Фашисты были счастливы в Марше на Рим, Гитлер созерцал побежденную Францию и Поля Смерти, современные левые — в победе Вьетнама над Империей или в социал-демократической умеренности Пакта Монклоа. Кубинский народ бредил от счастья при свержении кровожадного Фульхенсио Батисты: понятие счастья — это не «моральное» понятие, связанное принципами, а историческое и определяемое типом принуждения, которое сильнее всего привязывает людей к жизни или смерти , в их личных и классовых обстоятельствах.
Во времена серьезного кризиса в обществе и в экономике многие люди, играющие важную роль в разрешении тупиков истории, становятся статичными и загоняются в угол «в чистом и простом утверждении (своих) ценностей», как сказал Ричард Сеннет в своем труде. коррозия персонаж. Это моменты, когда политическое измерение отдельных личностей и выразительных социальных групп истощается в отступлении к абсолютному внутреннему: либо в немом примирении с фашизмом, либо в коллективной истерии рынка.
Стремление к счастью составляет политику, как дыхание формирует стекло, даже если оно имеет разные значения: жертва, вибрация, воля к жизни, воля к убийству. Стремление к свободе и стремление поработить (или убить) заключены в том же «естественном состоянии», из которого человек выбирает, как быть счастливым. Либо через животность, выражающуюся в некрофильской навязчивости идеи фашизма, либо через самоочеловечивание, отдающееся «иному», выраженное в первобытнохристианской идее – в демократии и в генетической идее социализм – от Сан-Франциско Ганди, от Томаса Моруса до Маркса, от Гевары до Манделы.
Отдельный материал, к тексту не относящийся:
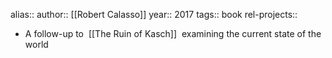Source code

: alias::
author:: [[Robert Calasso]]
year:: 2017
tags:: book
rel-projects::


- A follow-up to  [[The Ruin of Kasch]]  examining the current state of the world
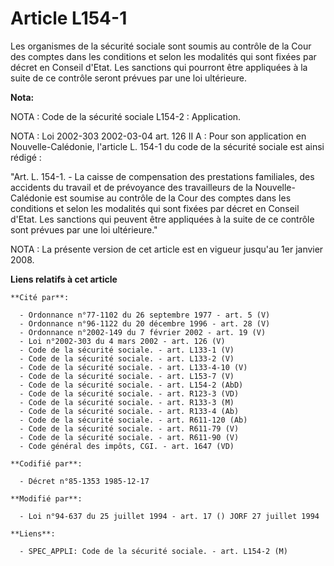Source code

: # Article L154-1

Les organismes de la sécurité sociale sont soumis au contrôle de la Cour des comptes dans les conditions et selon les
modalités qui sont fixées par décret en Conseil d'Etat. Les sanctions qui pourront être appliquées à la suite de ce contrôle
seront prévues par une loi ultérieure.

**Nota:**

NOTA : Code de la sécurité sociale L154-2 : Application.

NOTA : Loi 2002-303 2002-03-04 art. 126 II A : Pour son application en Nouvelle-Calédonie, l'article L. 154-1 du code de la
sécurité sociale est ainsi rédigé :

"Art. L. 154-1. -  La caisse de compensation des prestations familiales, des accidents du travail et de prévoyance des
travailleurs de la Nouvelle-Calédonie est soumise au contrôle de la Cour des comptes dans les conditions et selon les
modalités qui sont fixées par décret en Conseil d'Etat. Les sanctions qui peuvent être appliquées à la suite de ce contrôle
sont prévues par une loi ultérieure."

NOTA : La présente version de cet article est en vigueur jusqu'au 1er janvier 2008.

**Liens relatifs à cet article**

	**Cité par**:

	  - Ordonnance n°77-1102 du 26 septembre 1977 - art. 5 (V)
	  - Ordonnance n°96-1122 du 20 décembre 1996 - art. 28 (V)
	  - Ordonnance n°2002-149 du 7 février 2002 - art. 19 (V)
	  - Loi n°2002-303 du 4 mars 2002 - art. 126 (V)
	  - Code de la sécurité sociale. - art. L133-1 (V)
	  - Code de la sécurité sociale. - art. L133-2 (V)
	  - Code de la sécurité sociale. - art. L133-4-10 (V)
	  - Code de la sécurité sociale. - art. L153-7 (V)
	  - Code de la sécurité sociale. - art. L154-2 (AbD)
	  - Code de la sécurité sociale. - art. R123-3 (VD)
	  - Code de la sécurité sociale. - art. R133-3 (M)
	  - Code de la sécurité sociale. - art. R133-4 (Ab)
	  - Code de la sécurité sociale. - art. R611-120 (Ab)
	  - Code de la sécurité sociale. - art. R611-79 (V)
	  - Code de la sécurité sociale. - art. R611-90 (V)
	  - Code général des impôts, CGI. - art. 1647 (VD)

	**Codifié par**:

	  - Décret n°85-1353 1985-12-17

	**Modifié par**:

	  - Loi n°94-637 du 25 juillet 1994 - art. 17 () JORF 27 juillet 1994

	**Liens**:

	  - SPEC_APPLI: Code de la sécurité sociale. - art. L154-2 (M)
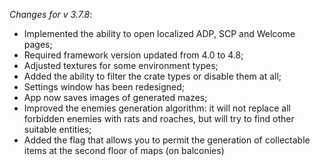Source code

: _Changes for v 3.7.8_:
- Implemented the ability to open localized ADP, SCP and Welcome pages;
- Required framework version updated from 4.0 to 4.8;
- Adjusted textures for some environment types;
- Added the ability to filter the crate types or disable them at all;
- Settings window has been redesigned;
- App now saves images of generated mazes;
- Improved the enemies generation algorithm: it will not replace all forbidden enemies with rats and roaches, but will try to find other suitable entities;
- Added the flag that allows you to permit the generation of collectable items at the second floor of maps (on balconies)

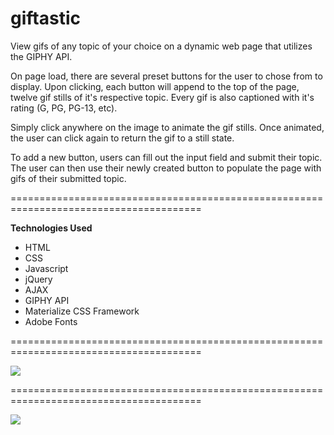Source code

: # giftastic

View gifs of any topic of your choice on a dynamic web page that utilizes the GIPHY API.

On page load, there are several preset buttons for the user to chose from to display. Upon clicking, each button will append to the top of the page, twelve gif stills of it's respective topic. Every gif is also captioned with it's rating (G, PG, PG-13, etc).

Simply click anywhere on the image to animate the gif stills. Once animated, the user can click again to return the gif to a still state.

To add a new button, users can fill out the input field and submit their topic. The user can then use their newly created button to populate the page with gifs of their submitted topic.

=======================================================================================

**Technologies Used**

- HTML 
- CSS
- Javascript
- jQuery
- AJAX
- GIPHY API
- Materialize CSS Framework
- Adobe Fonts

=======================================================================================


![](giphy1.gif)

=======================================================================================

![](giphy2.gif)
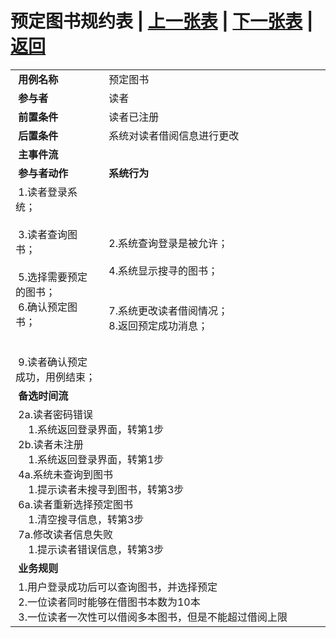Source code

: # 预定图书规约表 | [上一张表](./usercase2.md) | [下一张表](./usercase4.md) | [返回](../README.md) 
<table >
    <tr>
        <td width="150"> <b>&nbsp;用例名称</b></td>
        <td colspan="2" width="600">&nbsp;预定图书</td>
    </tr>
    <tr>
        <td width="150"> <b>&nbsp;参与者</b></td>
        <td colspan="2" width="600">&nbsp;读者</td>
    </tr>
    <tr>
        <td width="150"> <b>&nbsp;前置条件</b></td>
        <td colspan="2" width="600">&nbsp;读者已注册</td>
    </tr>
    <tr>
        <td width="150"> <b>&nbsp;后置条件</b></td>
        <td colspan="2" width="600">&nbsp;系统对读者借阅信息进行更改</td>
    </tr>
    <tr>
        <td colspan="3" width="200"> <b>&nbsp;主事件流</b></td>
    </tr>
    <tr>
        <td colspan="2" width="180"> <b>&nbsp;参与者动作</b></td>
        <td width="410"> <b>&nbsp;系统行为</b></td>
    </tr>
    <tr>
        <td colspan="2" width="180">
            <span>&nbsp;1.读者登录系统；</span>
            <br>
            <span>&nbsp;</span>
            <br>
            <span>&nbsp;3.读者查询图书；</span>
            <br>
            <span>&nbsp;</span>
            <br>
            <span>&nbsp;5.选择需要预定的图书；</span>
            <br>
            <span>&nbsp;6.确认预定图书；</span>
            <br>
            <span>&nbsp;</span>
            <br>
            <span>&nbsp;</span>
            <br>
            <span>&nbsp;9.读者确认预定成功，用例结束；</span>
        </td>
        <td width="410">
            <span>&nbsp;</span>
            <br>
            <span>&nbsp;2.系统查询登录是被允许；</span>
            <br>
            <span>&nbsp;</span>
            <br>
            <span>&nbsp;4.系统显示搜寻的图书；</span>
            <br>
            <span>&nbsp;</span>
            <br>
            <span>&nbsp;</span>
            <br>
            <span>&nbsp;7.系统更改读者借阅情况；</span>
            <br>
            <span>&nbsp;8.返回预定成功消息；</span>
            <br>
            <span>&nbsp;</span>
        </td>
    </tr>
    <tr>
        <td colspan="3" width="200"> <b>&nbsp;备选时间流</b></td>
    </tr>
    <tr>
        <td colspan="3" width="200">
            <span>&nbsp;2a.读者密码错误</span>
            <br>
            <span>&nbsp;&emsp;1.系统返回登录界面，转第1步</span>
            <br>
            <span>&nbsp;2b.读者未注册</span>
            <br>
            <span>&nbsp;&emsp;1.系统返回登录界面，转第1步</span>
            <br>
            <span>&nbsp;4a.系统未查询到图书</span>
            <br>
            <span>&nbsp;&emsp;1.提示读者未搜寻到图书，转第3步</span>
            <br>
            <span>&nbsp;6a.读者重新选择预定图书</span>
            <br>
            <span>&nbsp;&emsp;1.清空搜寻信息，转第3步</span>
            <br>
            <span>&nbsp;7a.修改读者信息失败</span>
            <br>
            <span>&nbsp;&emsp;1.提示读者错误信息，转第3步</span>
        </td>
    </tr>
    <tr>
        <td colspan="3" width="200"> <b>&nbsp;业务规则</b></td>
    </tr>
    <tr>
        <td colspan="3" width="200">
            <span>&nbsp;1.用户登录成功后可以查询图书，并选择预定</span>
            <br>
            <span>&nbsp;2.一位读者同时能够在借图书本数为10本</span>
            <br>
            <span>&nbsp;3.一位读者一次性可以借阅多本图书，但是不能超过借阅上限</span>
        </td>
    </tr>
</table>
Пусть антифашистские толпы бьют без насилия и с радостью; чтобы ученики вибрировали, пели и высмеивали — уважительно — тапиров, управляющих образованием; что общественные движения, борющиеся за жилье, землю, хлеб — за защиту самых слабых — за право наслаждаться жизнью, стимулирующей моральную энергию каждого, наполняют политику общей жизнью.
Их тела двигают политику, их жесты беспокоят бюрократию, их поэзия может пробудить сон нейтралов, не являющихся фашистами. И прежде всего — по этой причине — мы потребуем от партий, которым мы симпатизируем или поддерживаем, чтобы они объединились в представлении демократической воли, которой угрожает мания страха. Таков смысл «крайностей», которые могут представлять Лула и Болсонару: один предлагает политическую родину как коллективную жизнь в счастье, другой видит ее через политику смерти, которая реализуется в угрозе милицейской диктатуры.
*Tarso Genro он бывший мэр Порту-Алегри и бывший министр юстиции в администрации Лулы.